*TASK INSTRUCTIONS*.
From the entries that follow, copy each line in which "platformClient" appears.

*Items from a data source*.
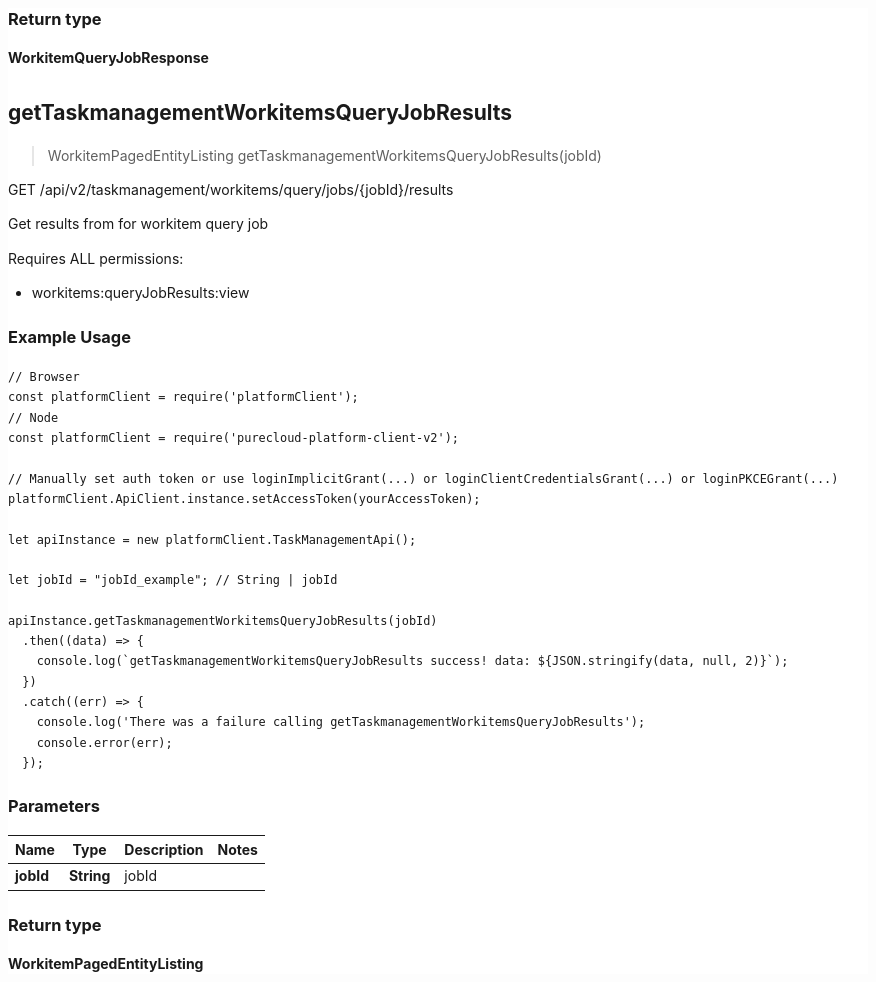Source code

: ### Return type

**WorkitemQueryJobResponse**


## getTaskmanagementWorkitemsQueryJobResults

> WorkitemPagedEntityListing getTaskmanagementWorkitemsQueryJobResults(jobId)


GET /api/v2/taskmanagement/workitems/query/jobs/{jobId}/results

Get results from for workitem query job 

Requires ALL permissions:

* workitems:queryJobResults:view

### Example Usage

```{"language":"javascript"}
// Browser
const platformClient = require('platformClient');
// Node
const platformClient = require('purecloud-platform-client-v2');

// Manually set auth token or use loginImplicitGrant(...) or loginClientCredentialsGrant(...) or loginPKCEGrant(...)
platformClient.ApiClient.instance.setAccessToken(yourAccessToken);

let apiInstance = new platformClient.TaskManagementApi();

let jobId = "jobId_example"; // String | jobId

apiInstance.getTaskmanagementWorkitemsQueryJobResults(jobId)
  .then((data) => {
    console.log(`getTaskmanagementWorkitemsQueryJobResults success! data: ${JSON.stringify(data, null, 2)}`);
  })
  .catch((err) => {
    console.log('There was a failure calling getTaskmanagementWorkitemsQueryJobResults');
    console.error(err);
  });
```

### Parameters


| Name | Type | Description  | Notes |
| ------------- | ------------- | ------------- | ------------- |
 **jobId** | **String** | jobId |  |

### Return type

**WorkitemPagedEntityListing**
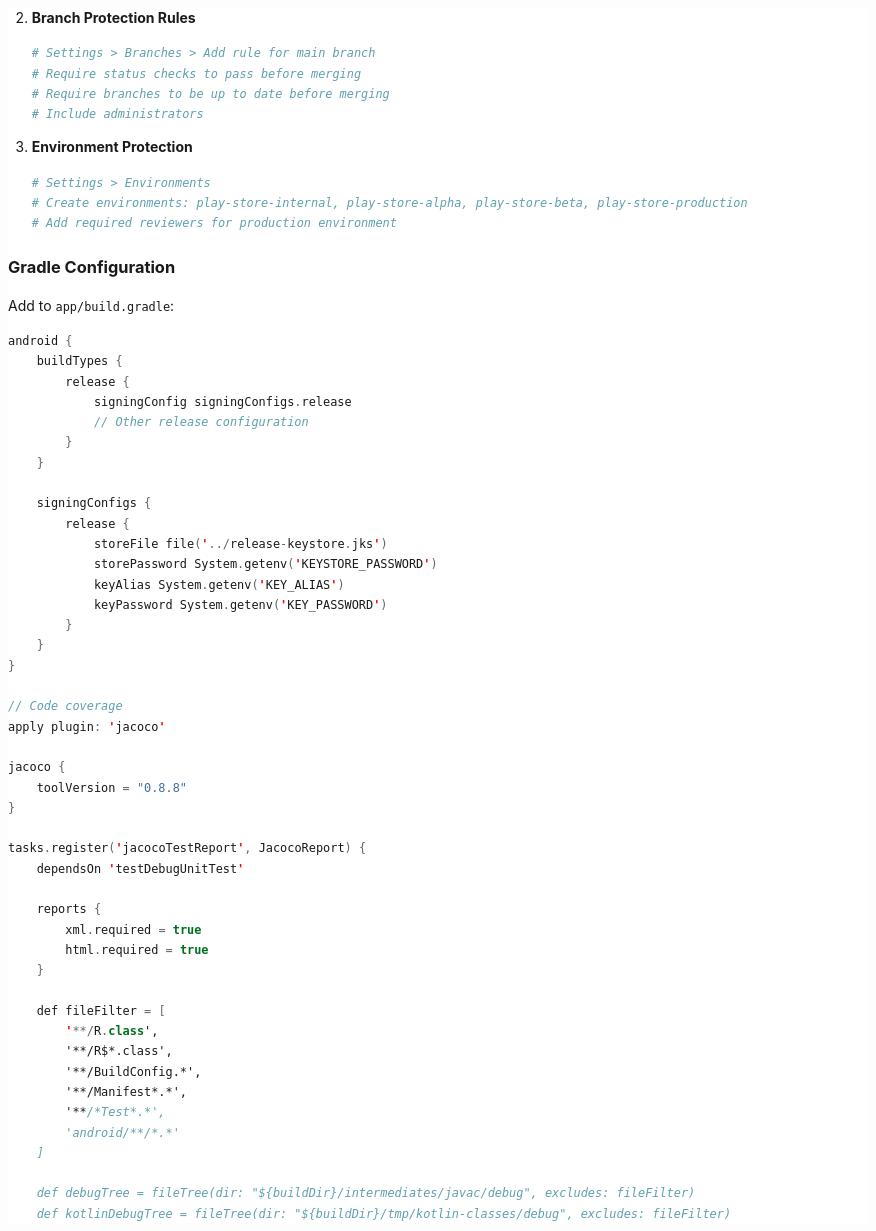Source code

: 2. **Branch Protection Rules**
   ```bash
   # Settings > Branches > Add rule for main branch
   # Require status checks to pass before merging
   # Require branches to be up to date before merging
   # Include administrators
   ```

3. **Environment Protection**
   ```bash
   # Settings > Environments
   # Create environments: play-store-internal, play-store-alpha, play-store-beta, play-store-production
   # Add required reviewers for production environment
   ```

### Gradle Configuration

Add to `app/build.gradle`:

```kotlin
android {
    buildTypes {
        release {
            signingConfig signingConfigs.release
            // Other release configuration
        }
    }

    signingConfigs {
        release {
            storeFile file('../release-keystore.jks')
            storePassword System.getenv('KEYSTORE_PASSWORD')
            keyAlias System.getenv('KEY_ALIAS')
            keyPassword System.getenv('KEY_PASSWORD')
        }
    }
}

// Code coverage
apply plugin: 'jacoco'

jacoco {
    toolVersion = "0.8.8"
}

tasks.register('jacocoTestReport', JacocoReport) {
    dependsOn 'testDebugUnitTest'

    reports {
        xml.required = true
        html.required = true
    }

    def fileFilter = [
        '**/R.class',
        '**/R$*.class',
        '**/BuildConfig.*',
        '**/Manifest*.*',
        '**/*Test*.*',
        'android/**/*.*'
    ]

    def debugTree = fileTree(dir: "${buildDir}/intermediates/javac/debug", excludes: fileFilter)
    def kotlinDebugTree = fileTree(dir: "${buildDir}/tmp/kotlin-classes/debug", excludes: fileFilter)
```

*EXERCISE RESPONSE*.
const platformClient = require('platformClient');
const platformClient = require('purecloud-platform-client-v2');
platformClient.ApiClient.instance.setAccessToken(yourAccessToken);
let apiInstance = new platformClient.TaskManagementApi();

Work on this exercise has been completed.